Prevent markets getting stuck when prices don't move

[code423n4]

Handle

gpersoon

Vulnerability details

Impact

Suppose there is a synthetic token where the price stays constant, for example:

• synthetic DAI (with a payment token of DAI the price will not move)
• binary option token (for example tracking the USA elections; after the election results there will be no more price movements)

In that case assetPriceHasChanged will never be true (again) and marketUpdateIndex[marketIndex] will never increase.
This means the _executeOutstandingNextPrice* functions will never be executed, which means the market effectively will be stuck.

Proof of Concept

//https://github.com/code-423n4/2021-08-floatcapital/blob/main/contracts/contracts/LongShort.sol#L669
function _updateSystemStateInternal(uint32 marketIndex) internal virtual requireMarketExists(marketIndex) {
...
int256 newAssetPrice = IOracleManager(oracleManagers[marketIndex]).updatePrice();
int256 oldAssetPrice = int256(assetPrice[marketIndex]);
bool assetPriceHasChanged = oldAssetPrice != newAssetPrice;

if (assetPriceHasChanged || msg.sender == staker) {
  ....
  if (!assetPriceHasChanged) {   
    return;
  }
  ....
 marketUpdateIndex[marketIndex] += 1;  // never reaches this point if the price doesn't change

// https://github.com/code-423n4/2021-08-floatcapital/blob/main/contracts/contracts/LongShort.sol#L1035
function _executeOutstandingNextPriceSettlements(address user, uint32 marketIndex) internal virtual {
uint256 userCurrentUpdateIndex = userNextPrice_currentUpdateIndex[marketIndex][user];
if (userCurrentUpdateIndex != 0 && userCurrentUpdateIndex <= marketUpdateIndex[marketIndex]) { // needs marketUpdateIndex[marketIndex] to be increased
_executeOutstandingNextPriceMints(marketIndex, user, true);
_executeOutstandingNextPriceMints(marketIndex, user, false);
_executeOutstandingNextPriceRedeems(marketIndex, user, true);
_executeOutstandingNextPriceRedeems(marketIndex, user, false);
_executeOutstandingNextPriceTokenShifts(marketIndex, user, true);
_executeOutstandingNextPriceTokenShifts(marketIndex, user, false);

Tools Used

Recommended Mitigation Steps

Enhance _updateSystemStateInternal so that after a certain period of time without price movements (for example 1 day),
the entire function is executed (including the marketUpdateIndex[marketIndex] += 1;)

[JasoonS]

Good point, we thought the time since last update check wasn't necessary.

I'll chat with the team about what they think the risk is. But I don't think it is 3 given that we don't plan to launch any assets that don't have regular change (so market would be stuck for a limited time - even if it is long).

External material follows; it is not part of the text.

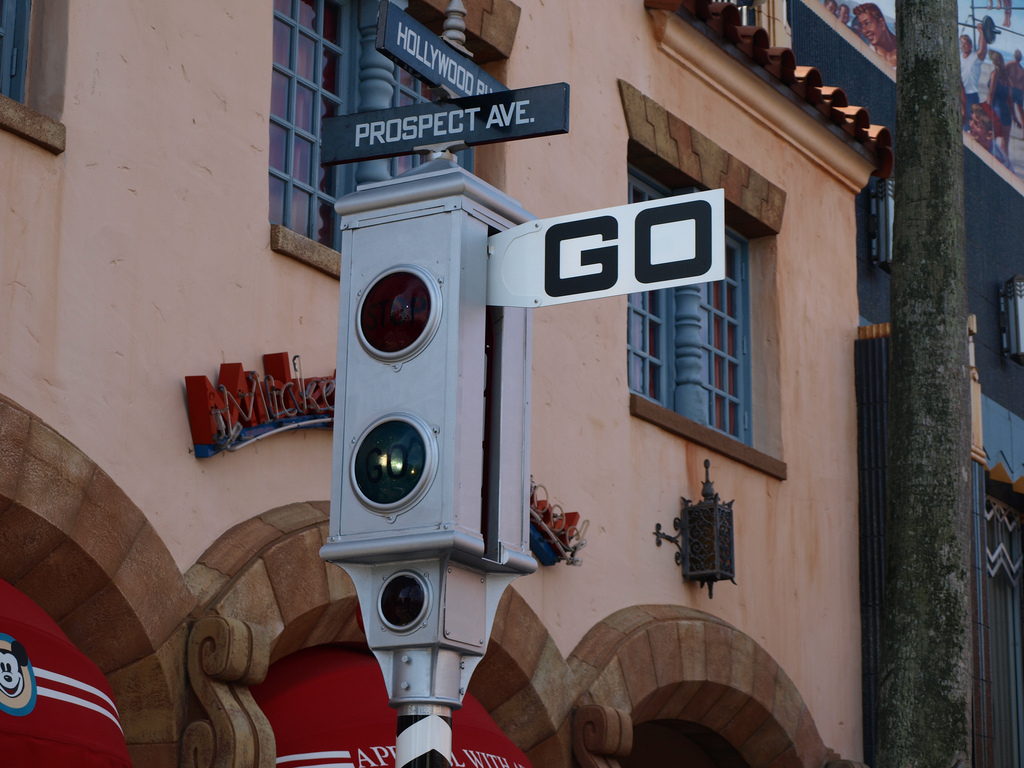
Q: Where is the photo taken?
A: Prospect ave.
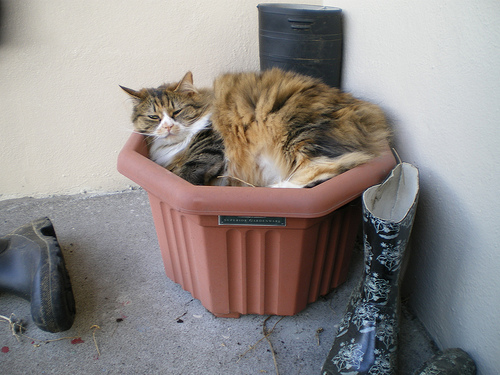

In a lot of ways our 'nextPriceExecution` model is designed for this case. Some more traditional markets close for the weekend and over night. Our mechanism means that users will be able to buy and trade these assets at any time and get the asset as soon as there is an update.

[JasoonS]

The more I think about this the more I think it is a safety feature. It is way more likely that if the oracle keeps returning the same value that something is broken (which means we can catch the issue before it negatively impacts the system by unfairly managing user funds or similar). If it really is stuck on the same value legitimately it can replace the OracleManager that is being used to help with that.

[moose-code]

Since there is no current plan for a binary market, and the system would definitely need other accommodations to allow a binary market, since next price execution etc, this doesn't make sense as an issue in this case. The system is built for markets where continuous price updates will occur.

Agree with Jason, if not price update is occurring, there is likely an issue with the oracle, and our system is not failing even in light of this issue. It is effectively paused until a new price update is given. As Jason mentions we can use the oracle manager to fix this

[0xean]

Due to the ability to update the oracle, funds would not be lost, but it would be an availability risk (even if temporary) for the system. Based on that I am downgrading to a 2.